The talk will focus on:
The problem
As per a diversity survey in the year 2021-2022, top law schools in India remain islands of exclusion accessible only to the privileged few in India. More than 80% of the sampled students (613) had attended private paid coaching, which can cost upwards of INR 50,000, to prepare for law entrance examinations.
Our solution
The first step to increase diversity in law schools is to make the prep for the entrance exams accessible. Paid prep will always exist. But a free and open legal prep platform should also exist as a public good. We didn’t find one that met that standard, so we decided to build Ratio, using Moodle, an open source LMS.
The talk will focus on FOSS principles demonstrated on the platform, such as:
Accessibility: For persons with disabilities (PWDs), most paid prep platforms are inaccessible. PWDs in India as per law are permitted 20 minutes of comp time for each hour of the exam. Most platforms do not have comp time features built-in. By using Moodle, we have ensured that WCAG 2.1 guidelines are followed and we have also set up tests with comp time.
Open Data: We built the platform by leveraging the Right to Information (RTI) Act. The RTI Act in spirit is very similar to FOSS - it promotes transparency and accountability with access to information. In Phase 1 of our platform, past year papers of leading law entrance exams have been made accessible. The data for these past year papers was sourced via RTI requests, which can be accessed here, here and here (personal data redacted) and via official websites.
You don’t need to be a coder to build/envision a FOSS platform: We are a bunch of lawyers/law students who have built the platform with the support of a talented Moodle developer who helped set up the instance.
FOSS as a philosophy: We hope that our use case of the RTI Act will showcase how data can be accessed from the government and that more people use the RTI Act as a tool for future open data/FOSS projects.
Ancillary takeaways: (i) Intent over investment: Our platform is proof that you don’t need a whole lot of funds or expensive software or a big team to build a public good project. Intent, commitment of time and a dash of idealism is sometimes all that is needed to get started; (ii) One for the kitchen, one for the soul, philosophy: Our platform is built by a team on a voluntary basis and not as a full time commitment/job.

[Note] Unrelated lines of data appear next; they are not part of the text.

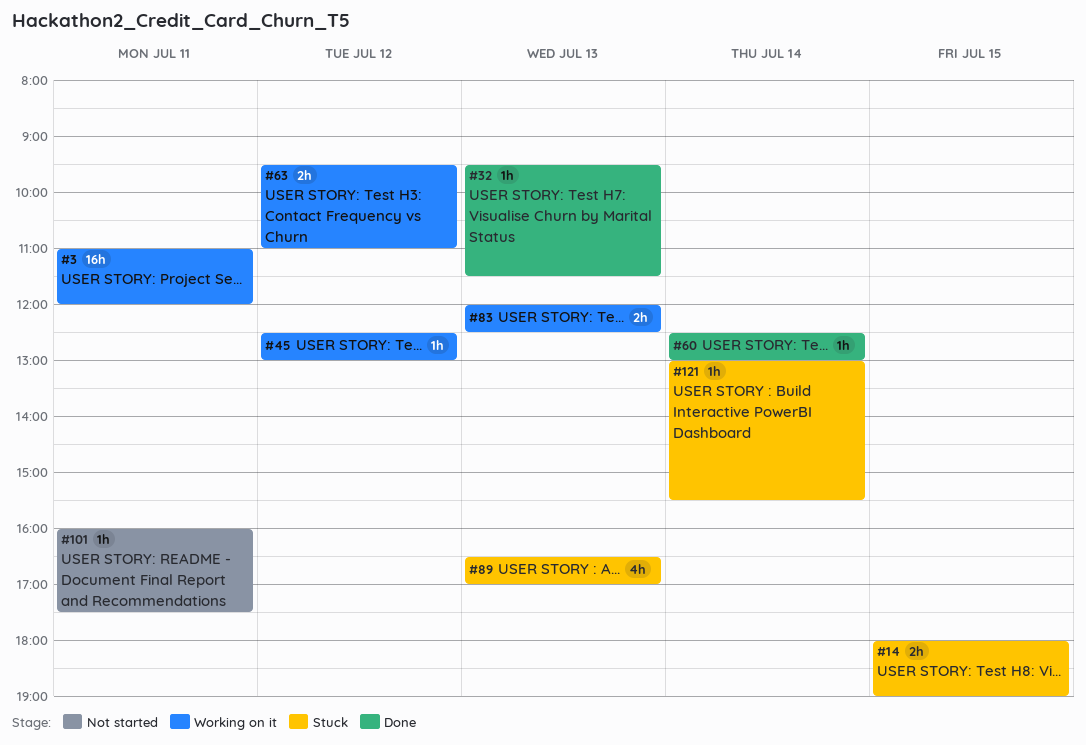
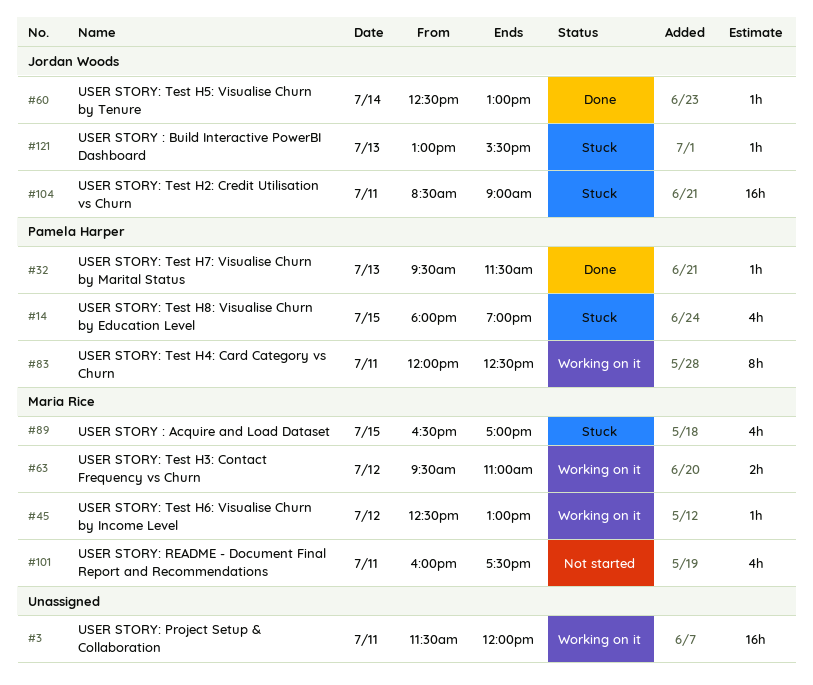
#3, begins: 11:00 -> 11:30
#14, estimate: 2h -> 4h
#83, estimate: 2h -> 8h
#83, day: Jul 13 -> Jul 11
#89, day: Jul 13 -> Jul 15
#101, estimate: 1h -> 4h
#104: none -> present
#121, day: Jul 14 -> Jul 13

Works as a lightning talk. Linking RTI with FOSS philosophy is a good addition. Expecting more discussion on FOSS philosophy as the core of the talk.
Excellent topic addressing a diversity platform ratio (open source) to make preparation for entrance exams accessible.
Firstly, this is not a FOSS platform but rather a basic moodle implementation. There isn't anything novel here in terms of the technical parts of the platform. That said, I am very impressed by non software folks trying to understand and replicate the FOSS philosophy to a domain like law where FOSS is historically uncommon. The team's heart is in the right place and with a few edits to the proposal this can work very well at the conference and inspire a bunch of people.